The Ethiopian runner pulled into town the night before the Rock ’n’ Roll Virginia Beach Half Marathon in 2009, tracked down Matt Turnbull and asked the man who recruits elite runners, “Where do I sleep?”
To which Turnbull, in town this week for Sunday’s Carlsbad 5000, said, “Who are you and what do you want?”
The woman, Teyba Naser, pitched her running résumé. Turnbull, familiar with her background, said yes, took her to dinner and put her up in a hotel.
“Next time you want to race, please get in touch with me earlier, and I’ll do whatever I can do,” said Turnbull.
Barely
four months later, Naser showed up at Rock ’n’ Roll Arizona, again at
the last minute, wanting to be comped for the marathon.
“This
is very unprofessional,” Turnbull said. “If you want to enter, you can
pay your $150 like everybody else. There’s the expo and here’s a taxi
phone number.”
The next day, Naser earned plenty to cover the hotel and taxi, winning the race.
“Made
me look like a (fool),” Turnbull said. “I knew she was good, but you
have to lay down the law a little bit or they’ll walk all over you.”
Naser, who had changed her name when she represented Bahrain, later went back to her Ethiopian name, Misiker Mekonnen. She has raced in other Rock ’n’ Roll series events, finishing second last June in San Diego.
Now, she gives Turnbull plenty of advance notice.

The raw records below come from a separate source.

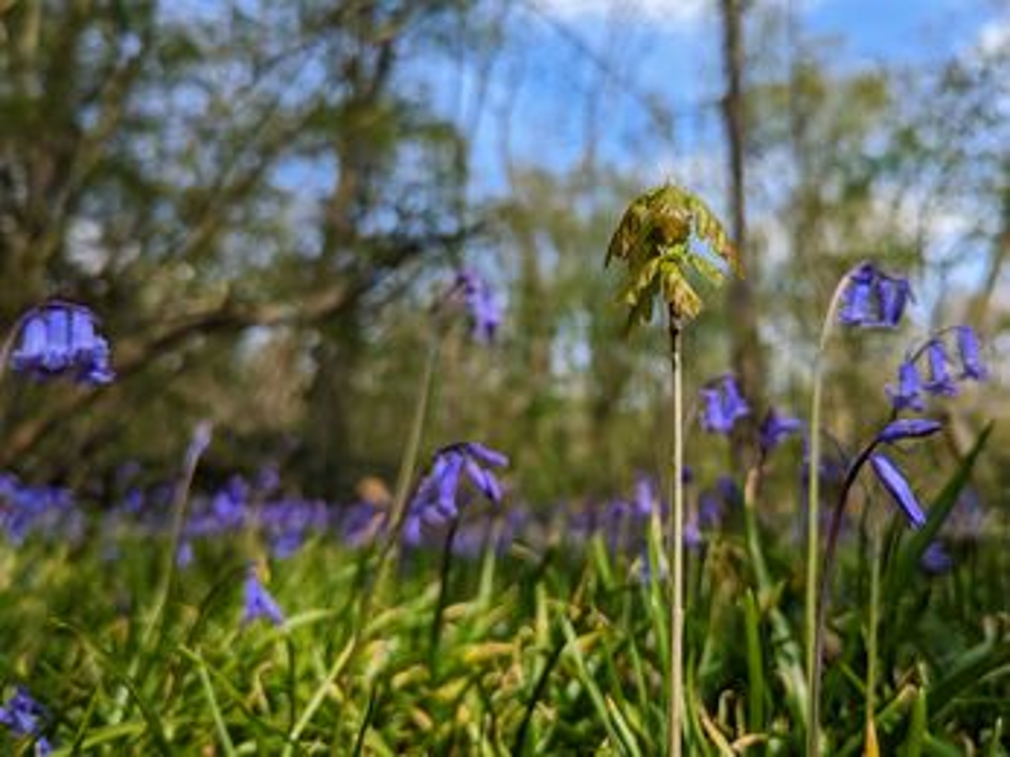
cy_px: 378
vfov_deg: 56.8
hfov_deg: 71.6
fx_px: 700
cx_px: 505
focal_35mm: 24
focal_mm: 6.81
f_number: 1.85
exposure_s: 1/1230
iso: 46
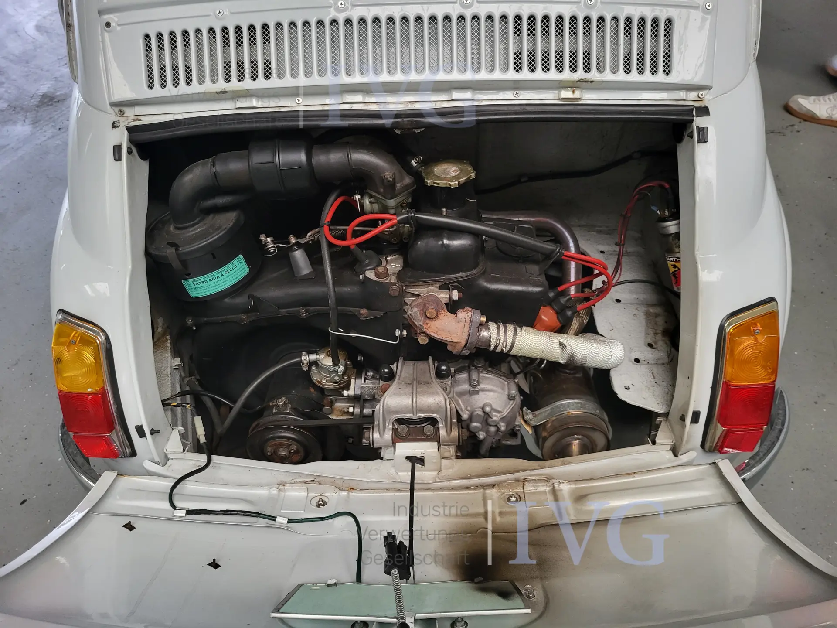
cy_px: 314
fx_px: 629
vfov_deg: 53.1
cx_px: 418
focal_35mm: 26
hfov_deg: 67.3
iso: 320
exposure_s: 1/100
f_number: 1.8
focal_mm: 5.4
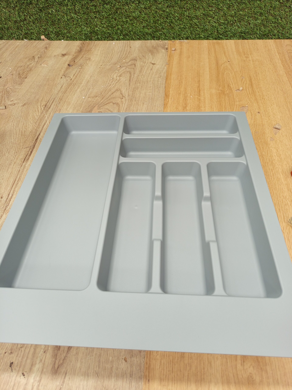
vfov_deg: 71.6
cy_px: 195
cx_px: 146
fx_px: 270
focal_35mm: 24
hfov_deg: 56.8
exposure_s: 1/100
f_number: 1.7
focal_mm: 5.24
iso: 230
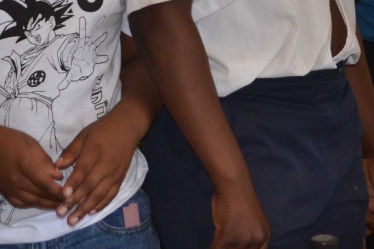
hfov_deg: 10.9
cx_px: 198
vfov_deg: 7.1
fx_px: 1964
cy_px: -166
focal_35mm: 189
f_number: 4.8
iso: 400
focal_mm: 32
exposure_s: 1/60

“And we pay her just to show up,” he said.
Overworked, underfed
Best tweet from the Final Four, from @StevePoliti of the (Newark, N.J.) Star-Ledger: “Rick Pitino just said sportswriters are ‘overworked.’ He elaborated, but I was eating nachos in the other room and didn’t have a pen.”
Hair today
Happiest person Antonio Garay
re-signed with the Chargers? His hair stylist. Given Garay’s weekly
colorful, intricate ’do, the stylist would’ve absorbed one heck of a pay
cut had the nose tackle skipped town.
Burning midnight oil
Before
the news conference commenced to announce the Olympic Trials triathlon
coming to San Diego in May, two-time Ironman Hawaii champ Scott Tinley
recalled his first stab as a race director. He was teaching sailing on
Mission Bay and his instructor told him to put on a race as a
fundraiser.
“So the night before, without a
race permit, realizing there were going to be 60 people here in the
morning, I got on the back of my Honda 60 scooter after a few beers at
Saska’s,” said Tinley, now a professor at San Diego State.
Using
the scooter’s odometer, Tinley marked every mile in chalk. Be it the
beer or the scooter’s odometer, the mile markers weren’t precise.
“Several people, including my brother, broke the 10K record that day,” Tinley said. “It was a 9.2K instead of 10K.”